*Available records*

'''

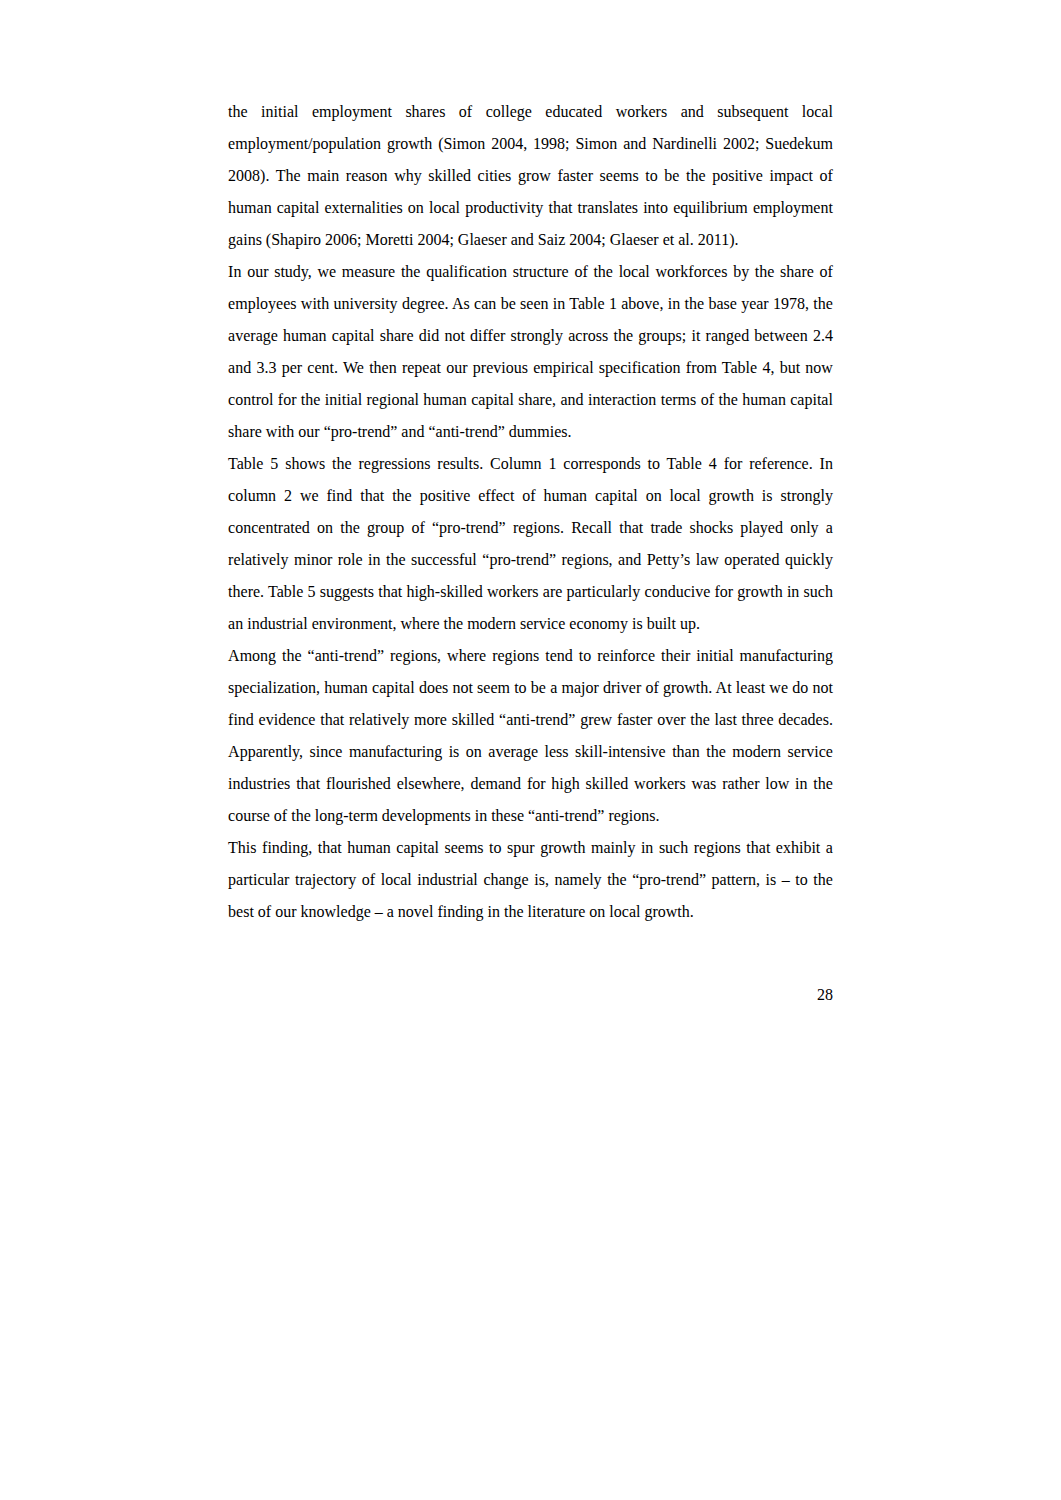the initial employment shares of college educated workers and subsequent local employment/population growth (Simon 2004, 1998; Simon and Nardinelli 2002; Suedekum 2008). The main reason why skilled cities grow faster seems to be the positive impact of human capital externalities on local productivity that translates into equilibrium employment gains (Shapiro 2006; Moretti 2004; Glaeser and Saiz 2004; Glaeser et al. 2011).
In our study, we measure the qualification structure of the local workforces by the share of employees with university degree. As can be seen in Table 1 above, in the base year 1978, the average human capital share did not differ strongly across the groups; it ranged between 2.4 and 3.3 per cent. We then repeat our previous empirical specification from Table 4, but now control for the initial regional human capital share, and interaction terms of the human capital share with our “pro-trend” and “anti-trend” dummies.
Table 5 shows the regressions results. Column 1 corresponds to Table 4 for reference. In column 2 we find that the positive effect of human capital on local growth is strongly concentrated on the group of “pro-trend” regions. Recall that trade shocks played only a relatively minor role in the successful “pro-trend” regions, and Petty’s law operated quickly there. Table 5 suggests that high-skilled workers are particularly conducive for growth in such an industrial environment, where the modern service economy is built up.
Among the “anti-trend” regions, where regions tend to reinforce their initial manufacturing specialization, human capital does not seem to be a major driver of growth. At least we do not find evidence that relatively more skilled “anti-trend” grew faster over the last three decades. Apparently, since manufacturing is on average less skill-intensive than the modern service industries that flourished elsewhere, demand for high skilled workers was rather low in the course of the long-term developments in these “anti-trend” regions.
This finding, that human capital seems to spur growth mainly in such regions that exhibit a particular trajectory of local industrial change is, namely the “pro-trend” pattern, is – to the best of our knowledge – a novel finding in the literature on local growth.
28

'''

*Instructions to follow*
Set down the entries word for word, omitting all pictures.

*Solution to the exercise*
the initial employment shares of college educated workers and subsequent local employment/population growth (Simon 2004, 1998; Simon and Nardinelli 2002; Suedekum 2008). The main reason why skilled cities grow faster seems to be the positive impact of human capital externalities on local productivity that translates into equilibrium employment gains (Shapiro 2006; Moretti 2004; Glaeser and Saiz 2004; Glaeser et al. 2011).
In our study, we measure the qualification structure of the local workforces by the share of employees with university degree. As can be seen in Table 1 above, in the base year 1978, the average human capital share did not differ strongly across the groups; it ranged between 2.4 and 3.3 per cent. We then repeat our previous empirical specification from Table 4, but now control for the initial regional human capital share, and interaction terms of the human capital share with our “pro-trend” and “anti-trend” dummies.
Table 5 shows the regressions results. Column 1 corresponds to Table 4 for reference. In column 2 we find that the positive effect of human capital on local growth is strongly concentrated on the group of “pro-trend” regions. Recall that trade shocks played only a relatively minor role in the successful “pro-trend” regions, and Petty’s law operated quickly there. Table 5 suggests that high-skilled workers are particularly conducive for growth in such an industrial environment, where the modern service economy is built up.
Among the “anti-trend” regions, where regions tend to reinforce their initial manufacturing specialization, human capital does not seem to be a major driver of growth. At least we do not find evidence that relatively more skilled “anti-trend” grew faster over the last three decades. Apparently, since manufacturing is on average less skill-intensive than the modern service industries that flourished elsewhere, demand for high skilled workers was rather low in the course of the long-term developments in these “anti-trend” regions.
This finding, that human capital seems to spur growth mainly in such regions that exhibit a particular trajectory of local industrial change is, namely the “pro-trend” pattern, is – to the best of our knowledge – a novel finding in the literature on local growth.
28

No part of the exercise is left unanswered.